NPP- "Summit to Sea: Salish People, Land, Water" is a program designed to examine the waterways and land from Tacoba (Mt. Rainier) to the Pacific Ocean in relationship to Indigenous communities. By exploring the historical and current usages and issues, including Federal, state, and Tribal laws and policies, treaty rights, and tribal sovereignty, the natural environment will posit as an integral piece of Indigenous culture, not separate from the people who live on or from it.
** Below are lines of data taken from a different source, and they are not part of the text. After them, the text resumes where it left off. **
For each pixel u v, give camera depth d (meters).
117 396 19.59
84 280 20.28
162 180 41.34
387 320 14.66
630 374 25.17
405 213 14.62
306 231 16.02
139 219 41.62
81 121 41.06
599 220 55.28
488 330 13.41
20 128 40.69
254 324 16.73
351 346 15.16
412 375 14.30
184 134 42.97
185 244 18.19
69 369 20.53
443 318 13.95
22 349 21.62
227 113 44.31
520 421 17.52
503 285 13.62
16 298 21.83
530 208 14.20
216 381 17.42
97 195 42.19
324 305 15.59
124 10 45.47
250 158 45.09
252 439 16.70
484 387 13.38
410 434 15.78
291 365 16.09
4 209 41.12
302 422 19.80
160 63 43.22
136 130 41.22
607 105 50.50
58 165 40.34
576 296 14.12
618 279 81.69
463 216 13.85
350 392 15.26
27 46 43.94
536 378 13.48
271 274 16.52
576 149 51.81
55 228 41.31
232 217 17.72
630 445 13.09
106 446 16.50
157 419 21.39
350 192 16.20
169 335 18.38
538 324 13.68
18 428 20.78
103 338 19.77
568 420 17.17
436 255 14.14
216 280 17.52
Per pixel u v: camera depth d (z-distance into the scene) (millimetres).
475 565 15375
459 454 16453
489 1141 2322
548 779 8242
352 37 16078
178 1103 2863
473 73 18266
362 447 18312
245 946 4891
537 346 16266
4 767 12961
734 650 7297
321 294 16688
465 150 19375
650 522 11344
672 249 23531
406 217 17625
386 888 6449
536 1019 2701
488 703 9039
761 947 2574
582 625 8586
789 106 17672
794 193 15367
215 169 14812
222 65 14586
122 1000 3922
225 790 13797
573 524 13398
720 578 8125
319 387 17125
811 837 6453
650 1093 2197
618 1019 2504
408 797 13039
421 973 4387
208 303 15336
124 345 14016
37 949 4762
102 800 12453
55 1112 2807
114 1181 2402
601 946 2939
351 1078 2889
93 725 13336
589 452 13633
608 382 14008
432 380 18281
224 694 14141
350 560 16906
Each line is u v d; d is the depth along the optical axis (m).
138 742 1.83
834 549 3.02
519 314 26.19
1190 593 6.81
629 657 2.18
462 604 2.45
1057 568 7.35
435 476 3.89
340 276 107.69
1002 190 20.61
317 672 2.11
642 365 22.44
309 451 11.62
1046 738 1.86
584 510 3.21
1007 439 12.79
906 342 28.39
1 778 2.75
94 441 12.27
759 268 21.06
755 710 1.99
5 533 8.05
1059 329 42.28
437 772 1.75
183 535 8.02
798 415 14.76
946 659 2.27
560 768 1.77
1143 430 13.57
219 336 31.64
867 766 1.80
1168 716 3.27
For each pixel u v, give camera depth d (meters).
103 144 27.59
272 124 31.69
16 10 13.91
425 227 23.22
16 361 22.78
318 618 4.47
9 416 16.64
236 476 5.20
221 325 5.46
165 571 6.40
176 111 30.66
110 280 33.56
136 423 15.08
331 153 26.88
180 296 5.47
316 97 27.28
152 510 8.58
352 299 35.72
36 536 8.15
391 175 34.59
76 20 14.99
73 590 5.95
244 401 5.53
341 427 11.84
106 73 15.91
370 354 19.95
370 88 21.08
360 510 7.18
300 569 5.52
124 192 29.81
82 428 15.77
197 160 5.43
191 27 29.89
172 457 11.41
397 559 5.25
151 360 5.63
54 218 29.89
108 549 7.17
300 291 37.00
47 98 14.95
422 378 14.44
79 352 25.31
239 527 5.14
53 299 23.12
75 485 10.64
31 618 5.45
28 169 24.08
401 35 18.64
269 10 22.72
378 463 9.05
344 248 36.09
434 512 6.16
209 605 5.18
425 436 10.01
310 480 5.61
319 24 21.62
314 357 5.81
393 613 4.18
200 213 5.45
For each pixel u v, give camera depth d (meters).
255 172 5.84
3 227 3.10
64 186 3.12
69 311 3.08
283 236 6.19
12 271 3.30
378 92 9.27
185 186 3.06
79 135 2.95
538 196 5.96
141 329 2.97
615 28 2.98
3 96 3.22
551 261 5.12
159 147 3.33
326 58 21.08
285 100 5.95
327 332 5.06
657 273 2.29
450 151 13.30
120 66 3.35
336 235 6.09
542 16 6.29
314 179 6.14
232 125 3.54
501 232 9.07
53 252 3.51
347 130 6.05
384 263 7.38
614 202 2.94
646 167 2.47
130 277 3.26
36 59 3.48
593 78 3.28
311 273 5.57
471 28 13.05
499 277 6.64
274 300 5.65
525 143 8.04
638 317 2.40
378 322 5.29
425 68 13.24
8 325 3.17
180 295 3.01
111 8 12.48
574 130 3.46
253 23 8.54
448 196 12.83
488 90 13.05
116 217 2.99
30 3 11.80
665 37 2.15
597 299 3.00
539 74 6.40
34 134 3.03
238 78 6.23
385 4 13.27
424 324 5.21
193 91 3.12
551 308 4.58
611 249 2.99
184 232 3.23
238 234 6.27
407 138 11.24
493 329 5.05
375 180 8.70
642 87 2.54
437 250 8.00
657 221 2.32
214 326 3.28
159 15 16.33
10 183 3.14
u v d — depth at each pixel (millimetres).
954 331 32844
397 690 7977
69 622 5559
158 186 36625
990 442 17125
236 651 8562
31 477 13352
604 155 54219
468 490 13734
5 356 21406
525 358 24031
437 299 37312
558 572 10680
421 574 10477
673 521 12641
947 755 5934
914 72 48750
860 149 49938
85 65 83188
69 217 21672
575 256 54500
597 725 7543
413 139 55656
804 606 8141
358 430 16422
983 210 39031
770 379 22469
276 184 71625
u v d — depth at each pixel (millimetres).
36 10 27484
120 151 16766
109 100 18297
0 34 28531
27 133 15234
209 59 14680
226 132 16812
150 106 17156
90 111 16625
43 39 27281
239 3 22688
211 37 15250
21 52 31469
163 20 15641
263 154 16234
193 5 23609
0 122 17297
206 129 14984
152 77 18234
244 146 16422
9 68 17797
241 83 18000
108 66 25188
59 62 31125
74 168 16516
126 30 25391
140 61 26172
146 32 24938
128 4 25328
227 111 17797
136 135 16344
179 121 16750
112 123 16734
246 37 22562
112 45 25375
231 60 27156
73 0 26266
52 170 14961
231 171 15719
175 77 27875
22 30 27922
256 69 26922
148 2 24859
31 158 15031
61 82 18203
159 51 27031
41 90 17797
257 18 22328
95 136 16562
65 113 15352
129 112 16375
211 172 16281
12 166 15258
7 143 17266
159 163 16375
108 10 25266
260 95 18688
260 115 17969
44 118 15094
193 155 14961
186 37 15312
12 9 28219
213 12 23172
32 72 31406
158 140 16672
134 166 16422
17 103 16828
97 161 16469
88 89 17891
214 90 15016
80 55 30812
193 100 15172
We will focus on the Pacific Northwest and work from a place-based framework, studying the impacts of settler-colonialism and the Hudson Bay Trading Company on the land and its original peoples. By comparing archival and contemporary documents, oral stories, origin stories, and case studies, students will be exposed to a myriad of perspectives and ways of knowing. Topics will include: Eco-Poetics, Environmental History, Community Systems, and Cultural Sovereignty. Students will work on a culminating project that demonstrates understanding of the history and contemporary use and value of a specific geographical area and present findings in a visual essay to their peers.
This program will include weekly journaling, with photo/images, reading reflections and synthesis, and eco-poetic projects. NPP is offered in hybrid, remote, and in person "sites" on Tuesday and Thursday evenings 6-9:30pm and all "sites" come together for three "House of Welcome" Longhouse Intensives in the spring. This program will include field trips throughout the quarter.
16-credit students will complete capstone/senior project work in addition to the 12-credit core listed above.